On Thu, Feb 26, 2009 at 7:08 AM, Craig Roth <[email protected]> wrote:
>
> The *system* is universal. Individual spells have limitations. This spell
> wouldn't work on someone in a castle turret (something one might see at TL3)
> either. Or someone in a cart, or on a horse, or on a (even slightly) raised
> wooden floor, all of which can be found at TL 3.

Indeed.

Remember also that spells are artifacts of culture.  People living in
differing environments with differing languages and technologies will
necessarily apply magic in different ways toward their particular ends
and contexts.  I understand food plants differently than a
hunting-gathering magician, and will approach plant-propagation spells
differently because of that.  Similarly, a fella who lives in a
penthouse and works on the 15th floor probably has a different
relationship with "ground" than a fella who was astonished to have
once in his life seen a five-story cathedral.

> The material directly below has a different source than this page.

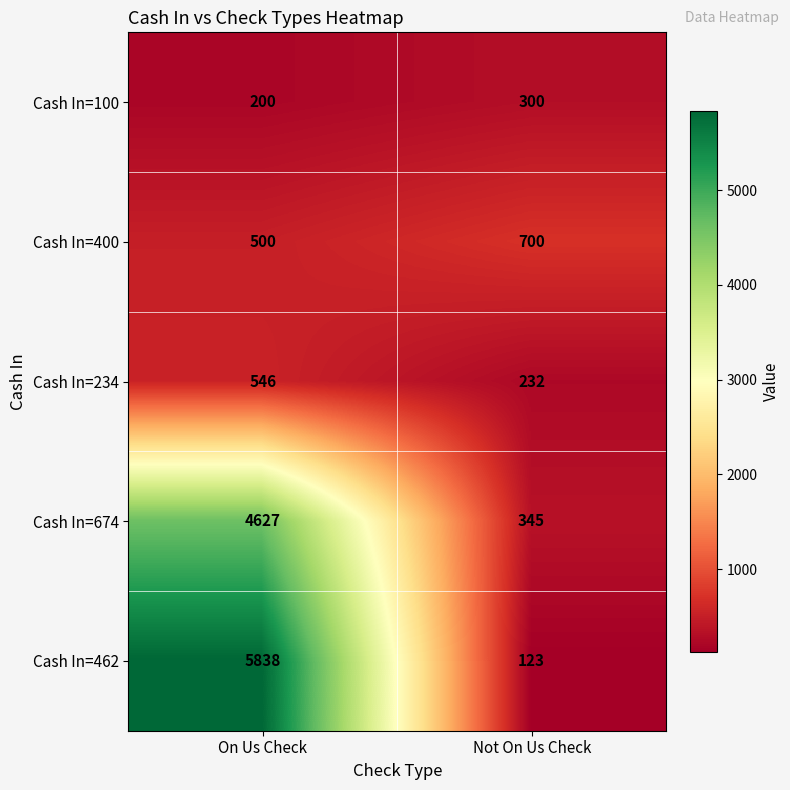

What is the sum of all Cash In=462 values?

5961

Now, if your setting includes a conservative or
initiatory/mysteries-based magical tradition, it stands to reason that
notions of reality in that magical tradition will retain systems of an
older era - just as Wiccan circles and Catholic prayer today show
remnants of medieval and early-modern worldviews, politics and
science.   But in any case, you can expect the spells of the mage to
be influenced and perhaps reshaped by the contemporary world wherein
he was raised and with which he learned to interact as a child.

The system is universal.  Each spell need not be.  An "entombment"
spell can very well be expected to behave differently in contexts for
which it was not designed.

-- 
Si hoc legere scis, nimium eruditionis habes.